→ What to produce: Please convert the material below into a JSON list of strings, one string per line, skipping blank lines. Leave the picture markers out of the list.

- Opening Delimiter -

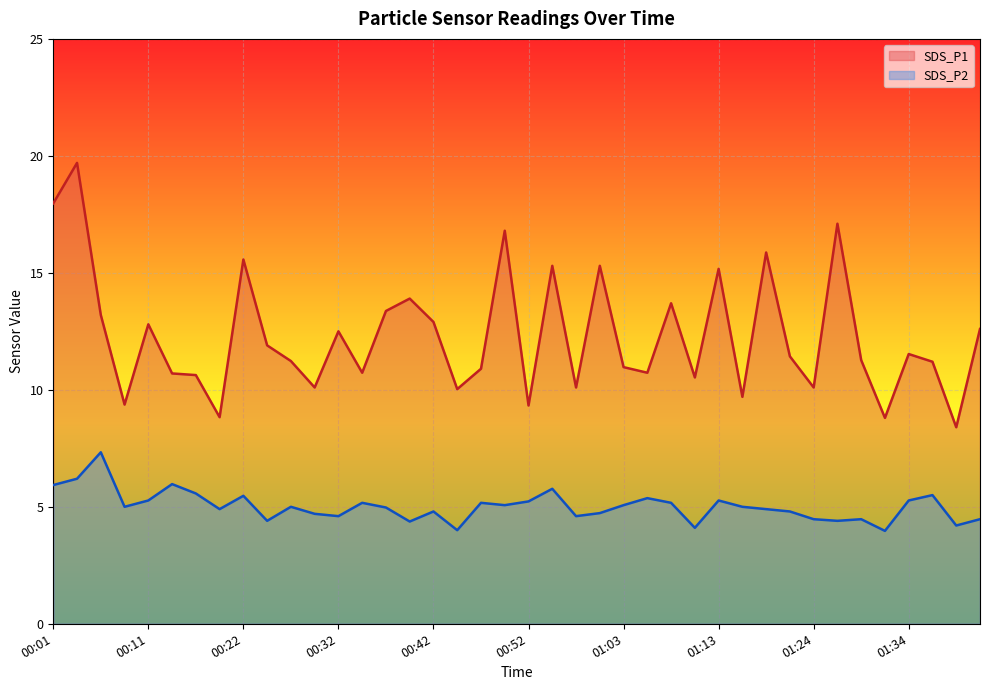

Reading left to right, what are all the values shown in this chart?

SDS_P1: 00:01=18.0	00:04=19.7	00:06=13.2	00:09=9.4	00:11=12.8	00:14=10.7	00:17=10.6	00:19=8.8	00:22=15.6	00:24=11.9	00:27=11.2	00:29=10.1	00:32=12.5	00:34=10.7	00:37=13.4	00:39=13.9	00:42=12.9	00:44=10.0	00:47=10.9	00:50=16.8	00:52=9.3	00:55=15.3	00:57=10.1	01:00=15.3	01:03=11.0	01:05=10.7	01:08=13.7	01:10=10.5	01:13=15.2	01:16=9.7	01:18=15.9	01:21=11.4	01:24=10.1	01:26=17.1	01:29=11.3	01:31=8.8	01:34=11.5	01:36=11.2	01:39=8.4	01:41=12.6
SDS_P2: 00:01=5.9	00:04=6.2	00:06=7.3	00:09=5.0	00:11=5.3	00:14=6.0	00:17=5.6	00:19=4.9	00:22=5.5	00:24=4.4	00:27=5.0	00:29=4.7	00:32=4.6	00:34=5.2	00:37=5.0	00:39=4.4	00:42=4.8	00:44=4.0	00:47=5.2	00:50=5.1	00:52=5.2	00:55=5.8	00:57=4.6	01:00=4.7	01:03=5.1	01:05=5.4	01:08=5.2	01:10=4.1	01:13=5.3	01:16=5.0	01:18=4.9	01:21=4.8	01:24=4.5	01:26=4.4	01:29=4.5	01:31=4.0	01:34=5.3	01:36=5.5	01:39=4.2	01:41=4.5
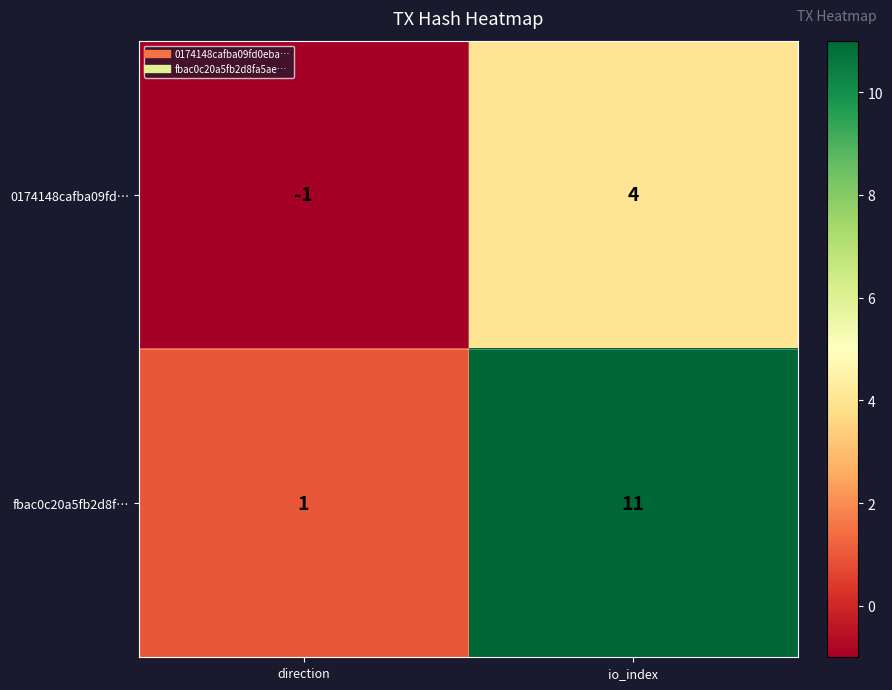

At which category is the sum across all series the highest?

io_index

- Closing Delimiter -

→ Finished task:
[
  "Reading left to right, what are all the values shown in this chart?",
  "SDS_P1: 00:01=18.0\t00:04=19.7\t00:06=13.2\t00:09=9.4\t00:11=12.8\t00:14=10.7\t00:17=10.6\t00:19=8.8\t00:22=15.6\t00:24=11.9\t00:27=11.2\t00:29=10.1\t00:32=12.5\t00:34=10.7\t00:37=13.4\t00:39=13.9\t00:42=12.9\t00:44=10.0\t00:47=10.9\t00:50=16.8\t00:52=9.3\t00:55=15.3\t00:57=10.1\t01:00=15.3\t01:03=11.0\t01:05=10.7\t01:08=13.7\t01:10=10.5\t01:13=15.2\t01:16=9.7\t01:18=15.9\t01:21=11.4\t01:24=10.1\t01:26=17.1\t01:29=11.3\t01:31=8.8\t01:34=11.5\t01:36=11.2\t01:39=8.4\t01:41=12.6",
  "SDS_P2: 00:01=5.9\t00:04=6.2\t00:06=7.3\t00:09=5.0\t00:11=5.3\t00:14=6.0\t00:17=5.6\t00:19=4.9\t00:22=5.5\t00:24=4.4\t00:27=5.0\t00:29=4.7\t00:32=4.6\t00:34=5.2\t00:37=5.0\t00:39=4.4\t00:42=4.8\t00:44=4.0\t00:47=5.2\t00:50=5.1\t00:52=5.2\t00:55=5.8\t00:57=4.6\t01:00=4.7\t01:03=5.1\t01:05=5.4\t01:08=5.2\t01:10=4.1\t01:13=5.3\t01:16=5.0\t01:18=4.9\t01:21=4.8\t01:24=4.5\t01:26=4.4\t01:29=4.5\t01:31=4.0\t01:34=5.3\t01:36=5.5\t01:39=4.2\t01:41=4.5",
  "At which category is the sum across all series the highest?",
  "io_index"
]